* [What to produce]:
Read the entries below and pull out each line with the string "followed".

* [Source material]:
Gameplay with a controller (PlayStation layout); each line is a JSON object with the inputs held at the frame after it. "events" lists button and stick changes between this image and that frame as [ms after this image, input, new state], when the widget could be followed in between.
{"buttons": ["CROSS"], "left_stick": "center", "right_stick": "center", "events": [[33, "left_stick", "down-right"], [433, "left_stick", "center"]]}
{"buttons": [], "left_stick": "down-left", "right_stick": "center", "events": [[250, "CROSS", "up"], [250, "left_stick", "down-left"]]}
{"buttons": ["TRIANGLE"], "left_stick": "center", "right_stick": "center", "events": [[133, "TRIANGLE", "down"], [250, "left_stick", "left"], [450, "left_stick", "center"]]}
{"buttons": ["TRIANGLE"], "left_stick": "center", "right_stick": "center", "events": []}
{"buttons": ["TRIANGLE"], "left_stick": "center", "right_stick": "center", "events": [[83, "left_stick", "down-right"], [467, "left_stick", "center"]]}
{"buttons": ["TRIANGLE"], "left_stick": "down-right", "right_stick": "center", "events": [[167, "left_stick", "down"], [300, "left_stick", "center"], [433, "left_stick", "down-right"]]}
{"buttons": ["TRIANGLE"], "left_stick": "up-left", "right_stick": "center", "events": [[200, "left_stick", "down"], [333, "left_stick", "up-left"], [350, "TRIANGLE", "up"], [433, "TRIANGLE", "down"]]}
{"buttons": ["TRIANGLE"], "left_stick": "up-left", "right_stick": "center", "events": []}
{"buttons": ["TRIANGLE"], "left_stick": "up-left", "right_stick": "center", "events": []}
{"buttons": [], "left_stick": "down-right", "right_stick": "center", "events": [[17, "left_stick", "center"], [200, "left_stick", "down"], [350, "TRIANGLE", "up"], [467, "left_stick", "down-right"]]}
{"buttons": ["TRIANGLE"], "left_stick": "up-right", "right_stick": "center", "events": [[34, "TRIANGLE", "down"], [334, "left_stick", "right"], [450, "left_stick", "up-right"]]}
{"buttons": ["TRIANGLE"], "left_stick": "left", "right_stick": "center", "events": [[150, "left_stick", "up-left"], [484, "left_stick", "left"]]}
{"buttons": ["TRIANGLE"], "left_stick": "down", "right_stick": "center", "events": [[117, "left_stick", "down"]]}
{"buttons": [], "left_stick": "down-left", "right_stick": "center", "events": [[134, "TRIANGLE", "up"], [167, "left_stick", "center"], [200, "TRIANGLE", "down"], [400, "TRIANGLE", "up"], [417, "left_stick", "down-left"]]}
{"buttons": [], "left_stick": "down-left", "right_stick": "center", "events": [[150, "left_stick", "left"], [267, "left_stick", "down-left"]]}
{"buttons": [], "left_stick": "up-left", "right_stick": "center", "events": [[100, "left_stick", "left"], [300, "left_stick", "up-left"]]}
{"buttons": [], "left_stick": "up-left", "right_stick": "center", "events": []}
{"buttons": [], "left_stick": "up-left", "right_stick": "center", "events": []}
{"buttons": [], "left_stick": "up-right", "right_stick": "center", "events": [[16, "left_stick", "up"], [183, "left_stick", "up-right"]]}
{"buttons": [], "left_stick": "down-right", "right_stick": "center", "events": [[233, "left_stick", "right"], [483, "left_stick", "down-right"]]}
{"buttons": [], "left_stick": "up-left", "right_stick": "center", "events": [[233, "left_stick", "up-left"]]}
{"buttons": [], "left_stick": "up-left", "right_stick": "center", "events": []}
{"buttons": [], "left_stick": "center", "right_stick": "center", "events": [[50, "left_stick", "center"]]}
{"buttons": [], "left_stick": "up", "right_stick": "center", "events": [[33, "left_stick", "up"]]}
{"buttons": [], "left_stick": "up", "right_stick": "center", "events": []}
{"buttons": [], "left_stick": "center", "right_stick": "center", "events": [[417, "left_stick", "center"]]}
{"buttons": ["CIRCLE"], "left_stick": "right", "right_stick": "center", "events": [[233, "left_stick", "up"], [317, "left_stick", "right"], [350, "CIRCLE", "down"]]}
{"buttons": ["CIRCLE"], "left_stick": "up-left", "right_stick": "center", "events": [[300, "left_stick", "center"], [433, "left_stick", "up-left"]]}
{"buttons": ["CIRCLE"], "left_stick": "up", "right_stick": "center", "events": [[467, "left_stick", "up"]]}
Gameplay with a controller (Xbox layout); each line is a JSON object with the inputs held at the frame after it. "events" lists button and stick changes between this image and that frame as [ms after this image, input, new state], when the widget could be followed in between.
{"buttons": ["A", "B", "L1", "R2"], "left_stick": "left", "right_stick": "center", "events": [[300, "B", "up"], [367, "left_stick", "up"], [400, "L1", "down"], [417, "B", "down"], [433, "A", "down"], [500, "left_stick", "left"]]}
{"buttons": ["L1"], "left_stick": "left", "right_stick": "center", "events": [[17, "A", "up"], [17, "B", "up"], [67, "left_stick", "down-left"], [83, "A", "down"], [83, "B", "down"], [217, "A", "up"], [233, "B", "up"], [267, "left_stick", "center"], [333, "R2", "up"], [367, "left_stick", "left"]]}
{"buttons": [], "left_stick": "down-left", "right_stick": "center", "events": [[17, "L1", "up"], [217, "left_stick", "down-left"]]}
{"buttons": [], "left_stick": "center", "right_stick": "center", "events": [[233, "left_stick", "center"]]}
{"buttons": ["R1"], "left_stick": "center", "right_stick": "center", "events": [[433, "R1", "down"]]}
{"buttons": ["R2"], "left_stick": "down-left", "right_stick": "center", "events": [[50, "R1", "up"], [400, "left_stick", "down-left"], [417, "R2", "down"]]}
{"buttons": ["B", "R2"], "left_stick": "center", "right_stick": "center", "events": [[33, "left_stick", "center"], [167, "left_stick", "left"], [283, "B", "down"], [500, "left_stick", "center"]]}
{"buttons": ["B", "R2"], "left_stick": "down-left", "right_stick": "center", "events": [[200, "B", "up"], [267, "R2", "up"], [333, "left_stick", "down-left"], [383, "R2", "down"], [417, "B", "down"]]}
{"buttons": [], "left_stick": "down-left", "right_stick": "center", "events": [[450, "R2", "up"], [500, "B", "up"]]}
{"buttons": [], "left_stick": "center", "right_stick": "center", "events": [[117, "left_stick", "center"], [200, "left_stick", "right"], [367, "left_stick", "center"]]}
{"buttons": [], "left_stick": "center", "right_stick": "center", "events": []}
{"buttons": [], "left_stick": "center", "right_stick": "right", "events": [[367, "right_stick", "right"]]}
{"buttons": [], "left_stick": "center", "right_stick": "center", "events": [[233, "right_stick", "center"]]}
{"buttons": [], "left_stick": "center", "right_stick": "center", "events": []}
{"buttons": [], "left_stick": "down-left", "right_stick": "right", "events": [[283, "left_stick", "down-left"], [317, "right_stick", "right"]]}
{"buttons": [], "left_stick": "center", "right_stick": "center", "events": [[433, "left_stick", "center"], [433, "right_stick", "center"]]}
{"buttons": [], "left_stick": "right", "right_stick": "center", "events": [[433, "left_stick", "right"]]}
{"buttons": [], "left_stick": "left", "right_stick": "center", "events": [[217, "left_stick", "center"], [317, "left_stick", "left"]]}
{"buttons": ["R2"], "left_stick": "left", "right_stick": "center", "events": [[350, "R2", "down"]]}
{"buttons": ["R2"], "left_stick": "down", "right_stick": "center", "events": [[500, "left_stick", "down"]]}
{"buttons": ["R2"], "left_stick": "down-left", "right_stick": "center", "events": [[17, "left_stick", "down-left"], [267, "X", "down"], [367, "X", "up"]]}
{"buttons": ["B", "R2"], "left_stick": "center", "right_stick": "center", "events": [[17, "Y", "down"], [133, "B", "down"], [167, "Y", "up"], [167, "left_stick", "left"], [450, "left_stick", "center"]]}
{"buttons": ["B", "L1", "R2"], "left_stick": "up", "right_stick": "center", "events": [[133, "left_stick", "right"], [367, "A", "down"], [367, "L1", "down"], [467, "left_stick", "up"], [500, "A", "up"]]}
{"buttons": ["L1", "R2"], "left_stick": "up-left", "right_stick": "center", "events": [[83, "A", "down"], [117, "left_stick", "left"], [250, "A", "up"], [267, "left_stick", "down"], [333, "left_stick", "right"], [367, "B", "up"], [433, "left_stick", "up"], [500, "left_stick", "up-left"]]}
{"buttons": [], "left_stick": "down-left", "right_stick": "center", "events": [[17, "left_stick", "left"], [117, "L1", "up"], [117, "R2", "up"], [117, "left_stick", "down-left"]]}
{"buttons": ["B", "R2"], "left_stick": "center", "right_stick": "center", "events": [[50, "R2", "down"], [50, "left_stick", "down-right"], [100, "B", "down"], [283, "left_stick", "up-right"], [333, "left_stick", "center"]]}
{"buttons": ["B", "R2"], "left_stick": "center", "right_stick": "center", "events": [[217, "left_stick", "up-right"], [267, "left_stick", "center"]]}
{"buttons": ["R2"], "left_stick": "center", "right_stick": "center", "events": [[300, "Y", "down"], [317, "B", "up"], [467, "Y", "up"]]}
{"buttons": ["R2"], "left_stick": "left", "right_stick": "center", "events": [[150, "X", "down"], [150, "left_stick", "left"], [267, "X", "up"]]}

* [Result]:
Gameplay with a controller (PlayStation layout); each line is a JSON object with the inputs held at the frame after it. "events" lists button and stick changes between this image and that frame as [ms after this image, input, new state], when the widget could be followed in between.
Gameplay with a controller (Xbox layout); each line is a JSON object with the inputs held at the frame after it. "events" lists button and stick changes between this image and that frame as [ms after this image, input, new state], when the widget could be followed in between.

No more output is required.